I have never had an issue with the window fluid cleaner, I have 3 airbrushes that are over 25 years old and have had years of the cleaner going through them. I'm not sure who told you it harms a airbrush, but I would have to say from experience that is false. Alcohol can be a problem as thinner for the fact that it can cause paint to hit your surface too dry and give you a pebbling affect. I had this issue with the 91% alcohol, you can cut it to help the problem or go with the 70%, but why bother? I can buy an entire gallon of window cleaner for the cost of 16 oz. bottle of alcohol, and I don't have to cut the window cleaner, so it does have it's advantages.

The Talon in the photo has used nothing but window fluid, the badger 175 has been using the stuff for 20 plus years. No issues.


All 3 of these guns have been running window cleaner for over 20 years. My Badger Krome which is not pictured has also been shooting window cleaner.


----------



## djnick66 (May 2, 2008)

A couple of the name brand airbrushes say specifically NOT to use Windex or ammonia based solvents in the brushes. I believe Iwata does and Grex does.


----------



## spiralcity (Mar 17, 2016)

djnick66 said:


> A couple of the name brand airbrushes say specifically NOT to use Windex or ammonia based solvents in the brushes. I believe Iwata does and Grex does.


They can say it all they want, but in practice it's false. Unless your telling me I have magic airbrushes? 

I would guess Shep Paine also had magic airbrushes?

I am talking from years of experience using the stuff, and all my guns are perfect. I plan on shooting the cleaners through my SATA as soon as it arrives. and I would imagine it will remain problem free also, unless the Teflon seals are made different, which we all know they are not.

All of my guns are built for the most part in the same way. You will find that all airbrushes in the 100.00 to 200.00 range share the same characteristics no matter who manufactured them. Badger has never warned me against ammonia based solvents and they honor their warranty never asking you what solvents were used in the gun. The worst you could have is a faulty seal from any solvent, and that's not a major issue, especially when you deal with a company who backs you 100% on labor, if you cant do the work yourself.

If you don't want to use the stuff, then don't use it, but I know for a fact that it's fine.

My line up, with 2 new guns on the way.


----------



## djnick66 (May 2, 2008)

Whatever. I am just going by what the companies that make the airbrushes say NOT to do.
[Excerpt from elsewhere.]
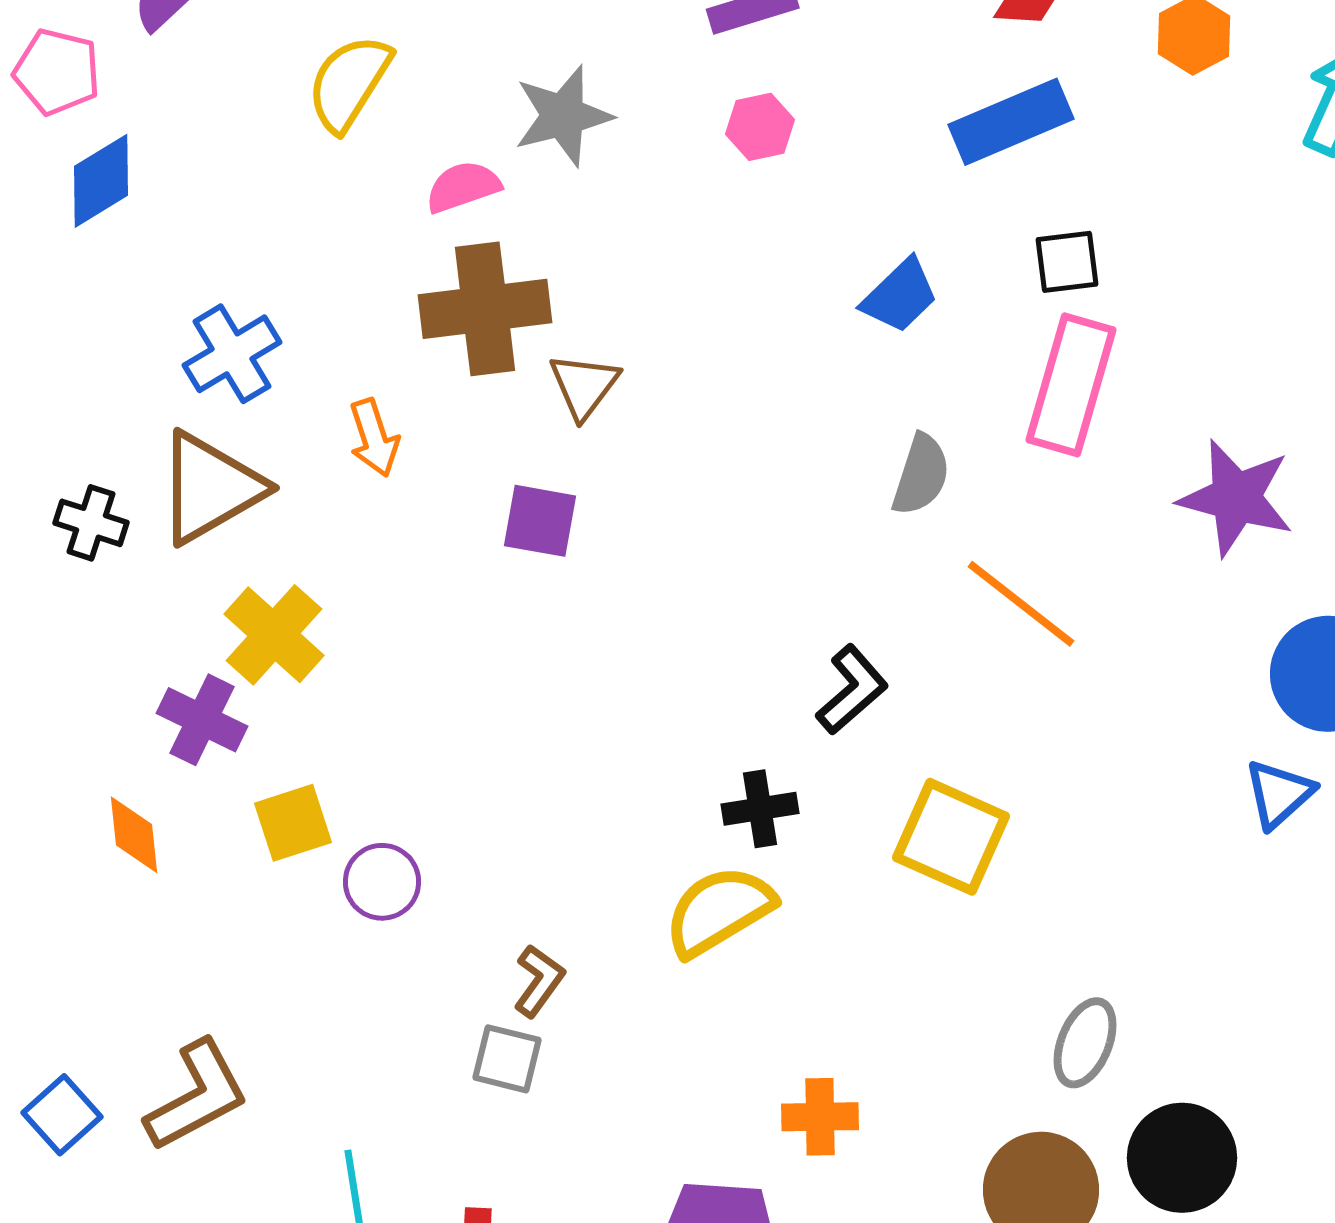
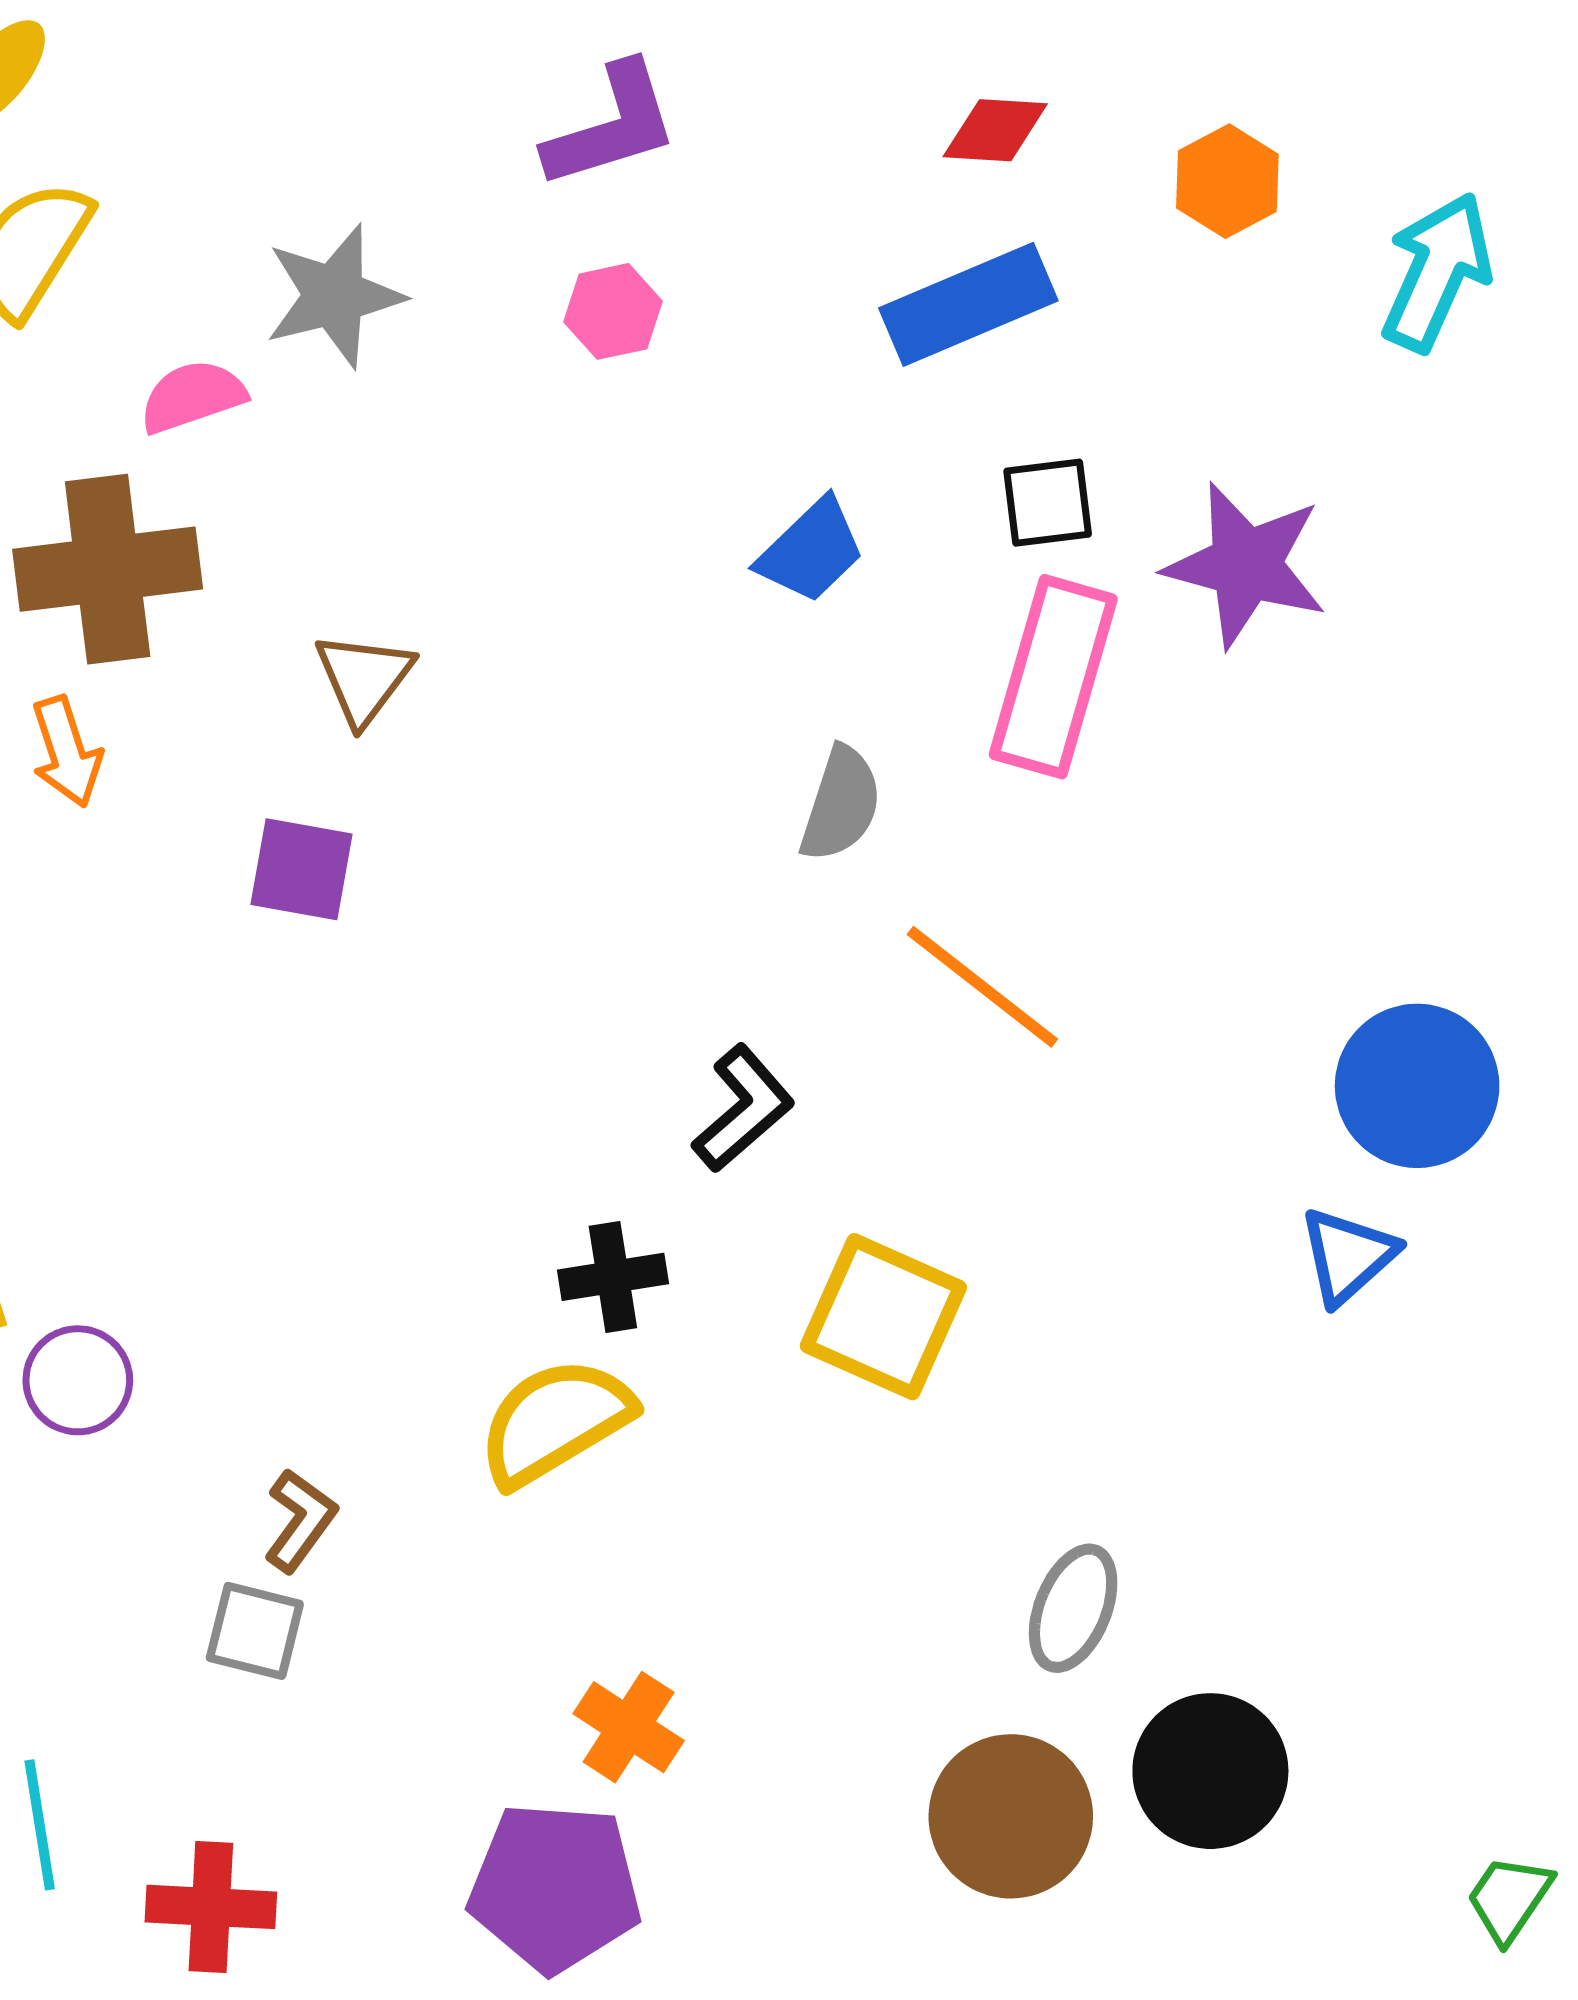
brown cross: (485, 309) -> (108, 569), moved
purple star: (1236, 498) -> (1246, 565), moved
orange cross: (820, 1117) -> (629, 1727), moved, turned 34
But, feel free to do what you want. I've been using airbrushes for 40 something years and have not found any real need to use windex or windshield washer fluid anyway. 

If you do a search on Hyperscale you will find where someone had issues with the ammonia reacting to the base metal in the plated Grex color cups, causing the chrome to pit.

If you want a really nice brush, get a Grex Tritium. Probably the best brush out there.


----------